Job item ::
Can you retype every one of the lines below without changing a word, leaving the pictures out?

=== Begin Enclosure ===

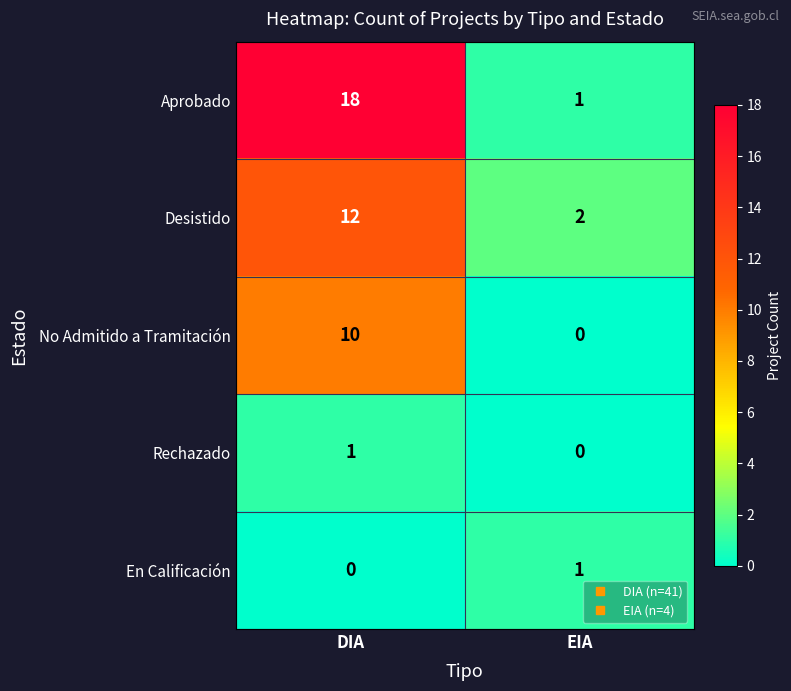

Read the Desistido value at DIA, to the nearest 5.

10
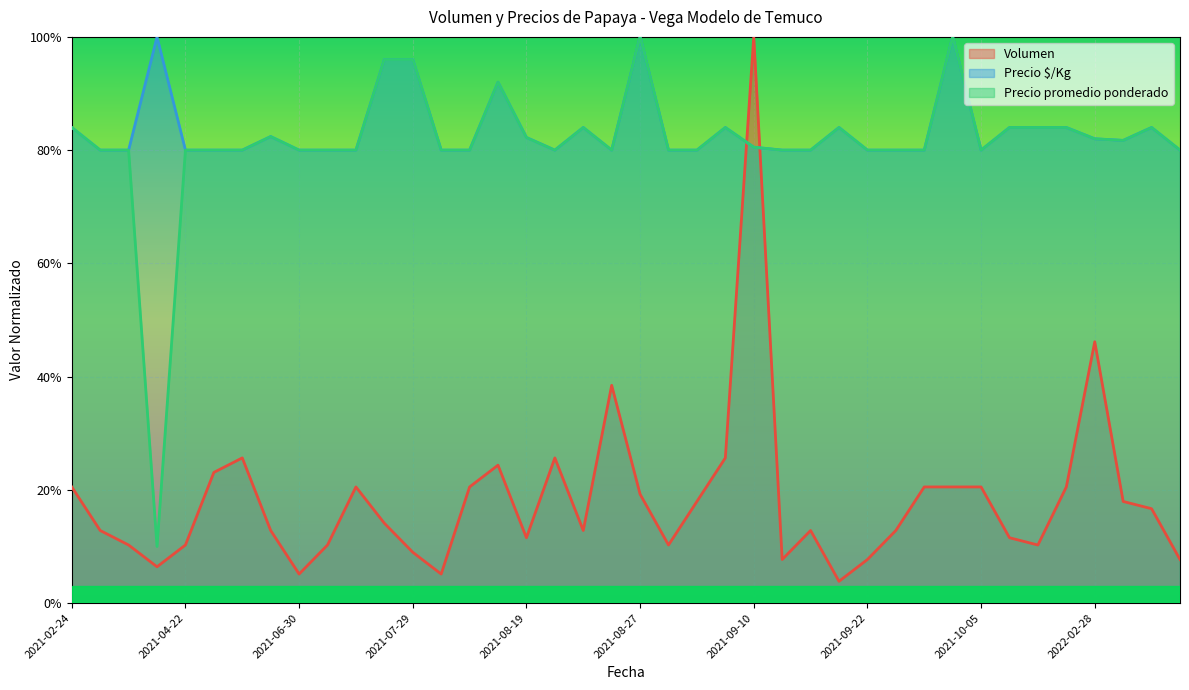

What is the label of the 17th point from the right?

2021-09-09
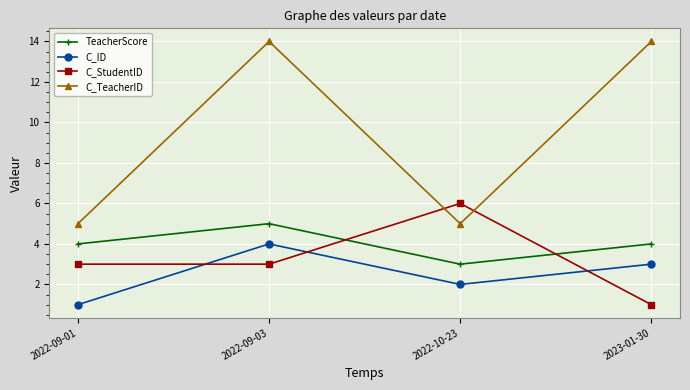

Which category has the lowest value in the C_ID series?

2022-09-01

=== End Enclosure ===

Task answer ::
Read the Desistido value at DIA, to the nearest 5.

10

What is the label of the 17th point from the right?

2021-09-09

Which category has the lowest value in the C_ID series?

2022-09-01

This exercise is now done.